[TASK BRIEF]
Return, unchanged and with no pictures, the lines below from the very first through the one that contains "По информации Shot, 30".

[Dataset excerpts]
*** Begin section ***
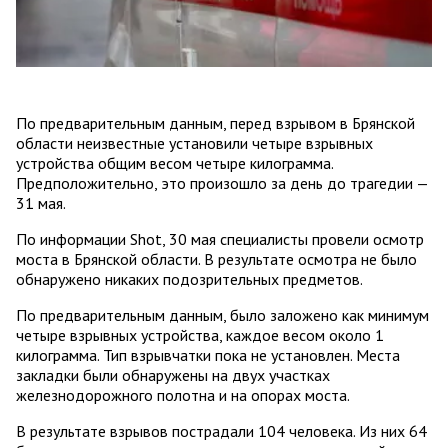
По предварительным данным, перед взрывом в Брянской
области неизвестные установили четыре взрывных
устройства общим весом четыре килограмма.
Предположительно, это произошло за день до трагедии —
31 мая.
По информации Shot, 30 мая специалисты провели осмотр
моста в Брянской области. В результате осмотра не было
обнаружено никаких подозрительных предметов.
По предварительным данным, было заложено как минимум
четыре взрывных устройства, каждое весом около 1
килограмма. Тип взрывчатки пока не установлен. Места
закладки были обнаружены на двух участках
железнодорожного полотна и на опорах моста.
В результате взрывов пострадали 104 человека. Из них 64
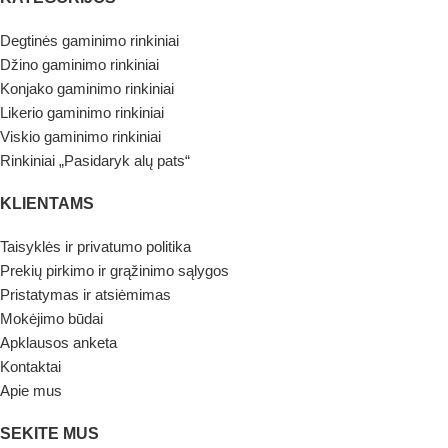
Degtinės gaminimo rinkiniai
Džino gaminimo rinkiniai
Konjako gaminimo rinkiniai
Likerio gaminimo rinkiniai
Viskio gaminimo rinkiniai
Rinkiniai „Pasidaryk alų pats“
KLIENTAMS
Taisyklės ir privatumo politika
Prekių pirkimo ir grąžinimo sąlygos
Pristatymas ir atsiėmimas
Mokėjimo būdai
Apklausos anketa
Kontaktai
Apie mus
SEKITE MUS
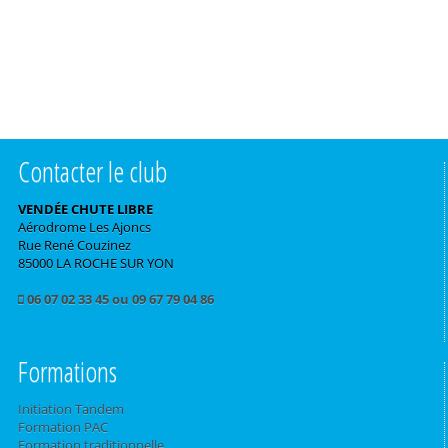
Contacter le club
VENDÉE CHUTE LIBRE
Aérodrome Les Ajoncs
Rue René Couzinez
85000 LA ROCHE SUR YON
06 07 02 33 45 ou 09 67 79 04 86
Formations
Initiation Tandem
Formation PAC
Formation traditionnelle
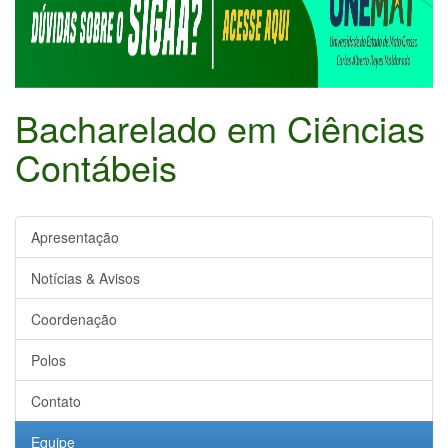
Bacharelado em Ciências
Contábeis
Apresentação
Notícias & Avisos
Coordenação
Polos
Contato
Equipe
*** End section ***
[RESPONSE TO THIS EXERCISE]
По предварительным данным, перед взрывом в Брянской
области неизвестные установили четыре взрывных
устройства общим весом четыре килограмма.
Предположительно, это произошло за день до трагедии —
31 мая.
По информации Shot, 30 мая специалисты провели осмотр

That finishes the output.